__Selected text__.

**********

BI Desk || BusinessInsider

Published: 21:19, 16 October 2021   Update: 21:52, 16 October 2021
Apple takes down Quran app in China

Picture: Collected

KSRM

Apple has taken down one of the world's most popular Quran apps in China, following a request from officials.

Quran Majeed is available across the world on the App Store - and has nearly 150,000 reviews. It is used by millions of Muslims, reports BBC on Friday.

The Chinese government has not responded to the BBC's request for comment.
The deletion of the app was first noticed by Apple Censorship - a website that monitors apps on Apple's App Store globally.

In a statement from the app's maker, PDMS, the company said: "According to Apple, our app Quran Majeed has been removed from the China App store because it includes content that requires additional documentation from Chinese authorities".

"We are trying to get in touch with the Cyberspace Administration of China and relevant Chinese authorities to get this issue resolved".

The company said it had close to one million users in China.

The Chinese Communist Party officially recognises Islam as a religion in the country.
However, China has been accused of human rights violations, and even genocide, against the mostly Muslim Uyghur ethnic group in Xinjiang.

Apple declined to comment, but directed the BBC to its Human Rights Policy, which states: "We're required to comply with local laws, and at times there are complex issues about which we may disagree with governments."

However, it is not clear what rules the app has broken in China. Quran Majeed says it is "trusted by over 35 million Muslims globally".

**********

__Work task 1__.
List every passage set inside quotation marks in the article on Apple removing the Quran app in China.
__Work task 2__.
Write a continuation of the article on Apple removing the Quran app in China, starting right after its final sentence.

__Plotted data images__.
**********

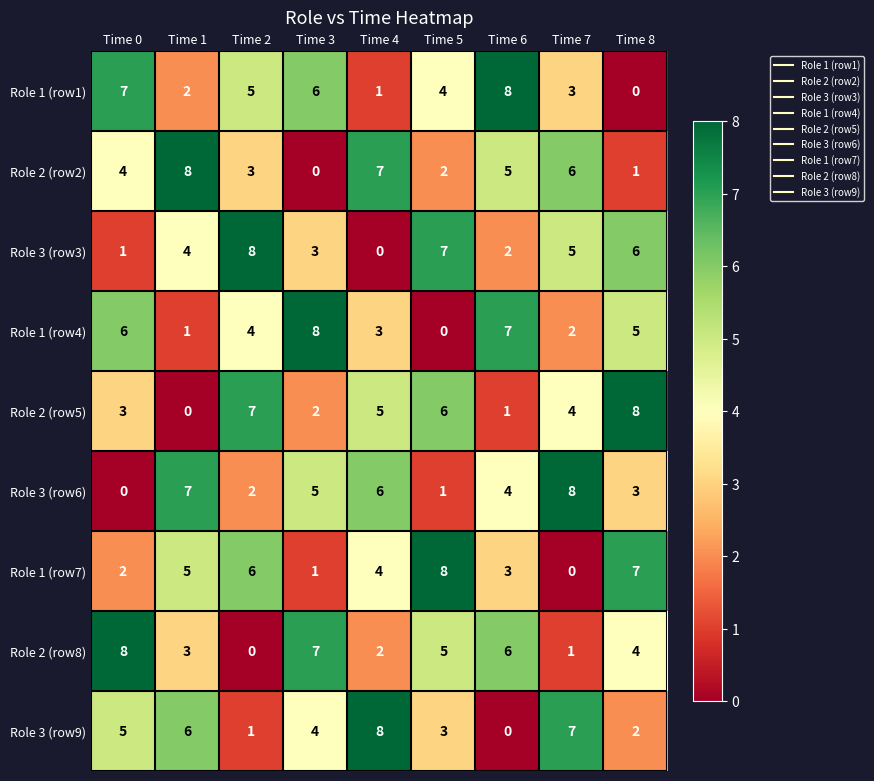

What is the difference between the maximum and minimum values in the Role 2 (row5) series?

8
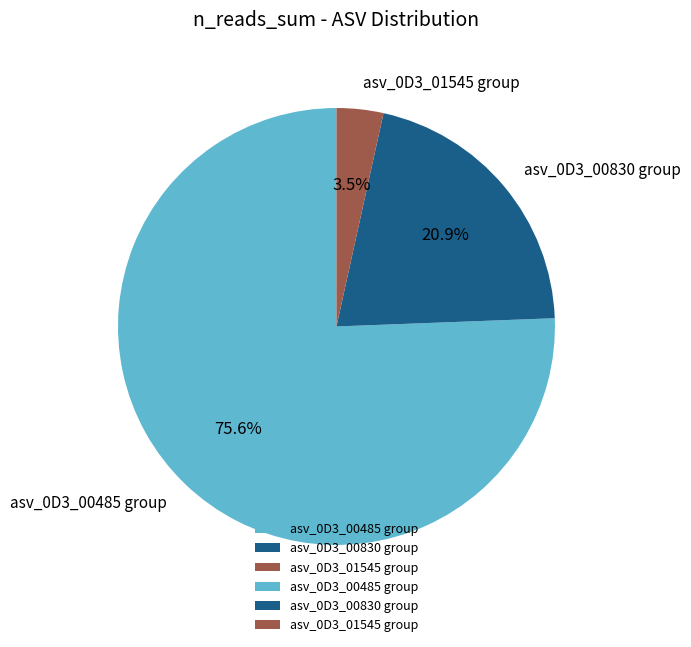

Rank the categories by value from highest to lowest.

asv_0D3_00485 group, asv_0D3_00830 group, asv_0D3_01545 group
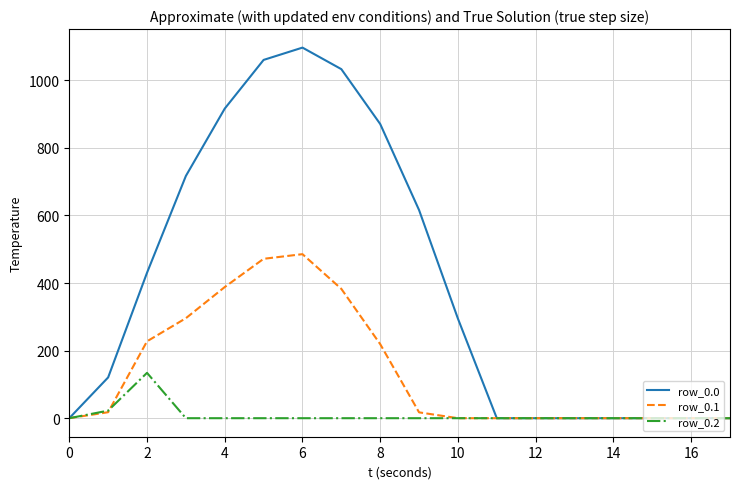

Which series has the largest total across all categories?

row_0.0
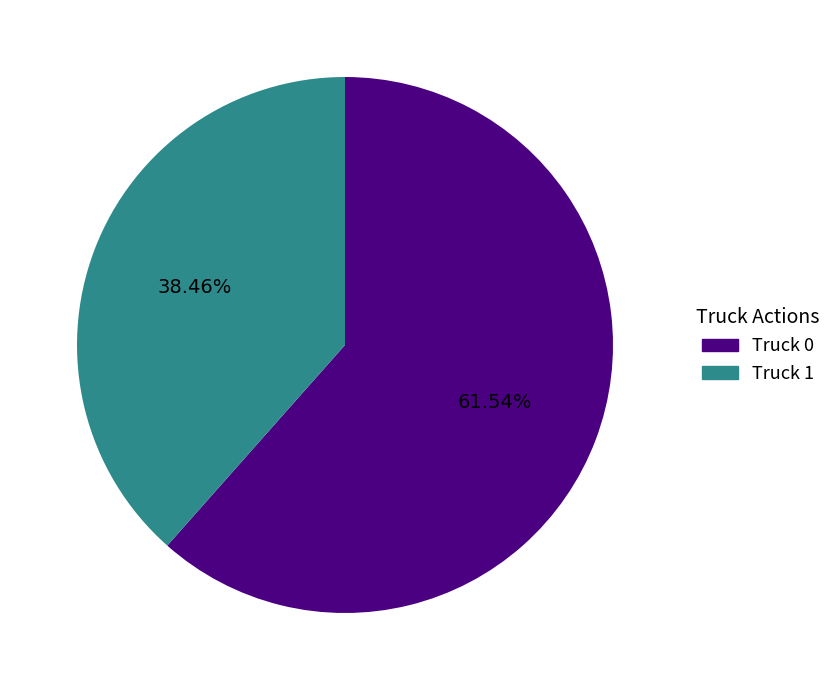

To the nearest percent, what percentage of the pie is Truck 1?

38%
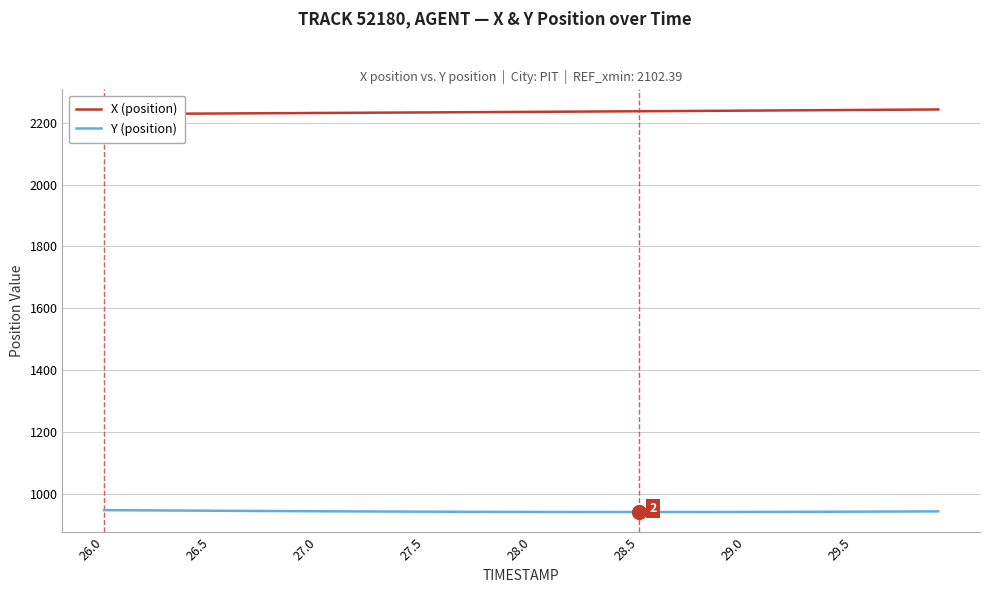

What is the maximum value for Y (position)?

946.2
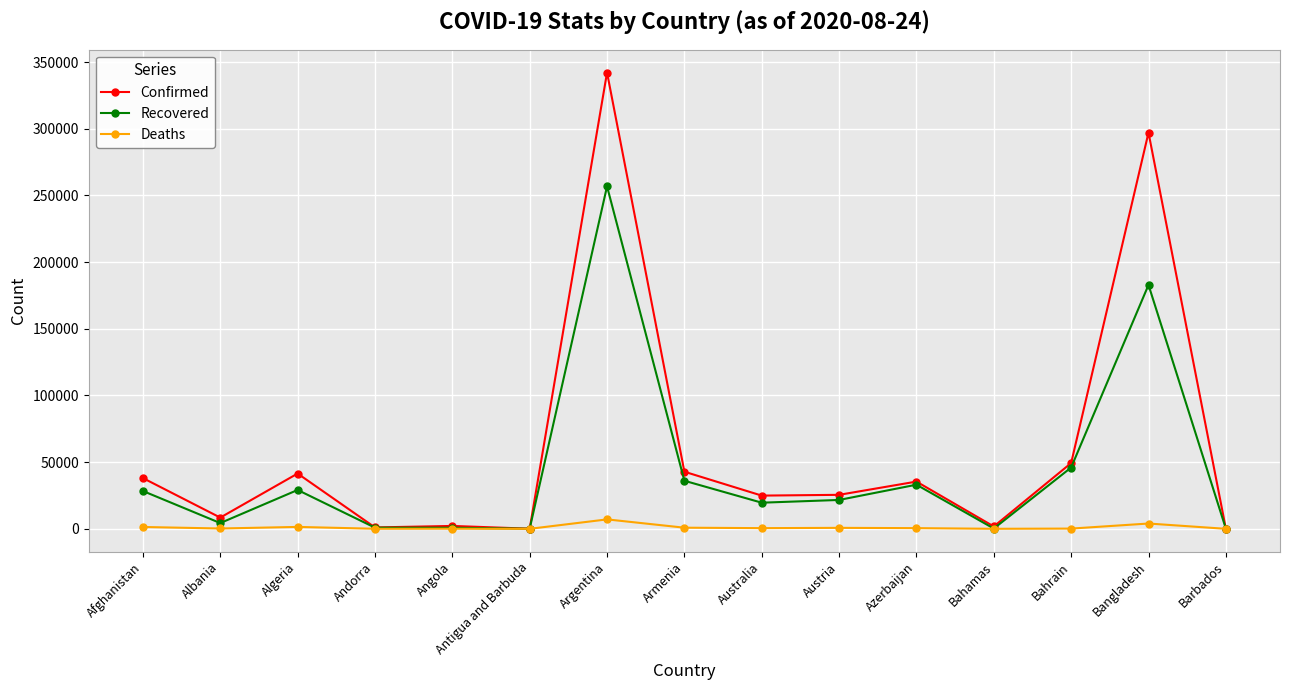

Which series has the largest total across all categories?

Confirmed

**********

__Your response 1__.
1. "According to Apple, our app Quran Majeed has been removed from the China App store because it includes content that requires additional documentation from Chinese authorities"
2. "We are trying to get in touch with the Cyberspace Administration of China and relevant Chinese authorities to get this issue resolved"
3. "We're required to comply with local laws, and at times there are complex issues about which we may disagree with governments."
4. "trusted by over 35 million Muslims globally"

__Your response 2__.
China is one of Apple's biggest markets, and the company's supply chain is heavily reliant on Chinese manufacturing.

Apple chief executive Tim Cook has been accused of hypocrisy from politicians in the US for speaking out about American politics, but staying quiet about China.

Cook criticised Donald Trump's ban of seven Muslim-majority countries in 2017.

However, he is also accused of complying with the Chinese government over censorship - and not publicly criticising it for its treatment of Muslim minorities.

Benjamin Ismail, project director at Apple Censorship, said: "Currently Apple is being turned into the censorship bureau of Beijing.

"They need to do the right thing, and then face whatever the reaction is of the Chinese government."

Another popular religious app, Olive Tree's Bible app, was also taken down this week in China. The company told the BBC they had removed the app themselves.

"Since we did not have the permit and needed to get our app update approved and out to customers, we removed our Bible app from China's App Store," said a spokesperson.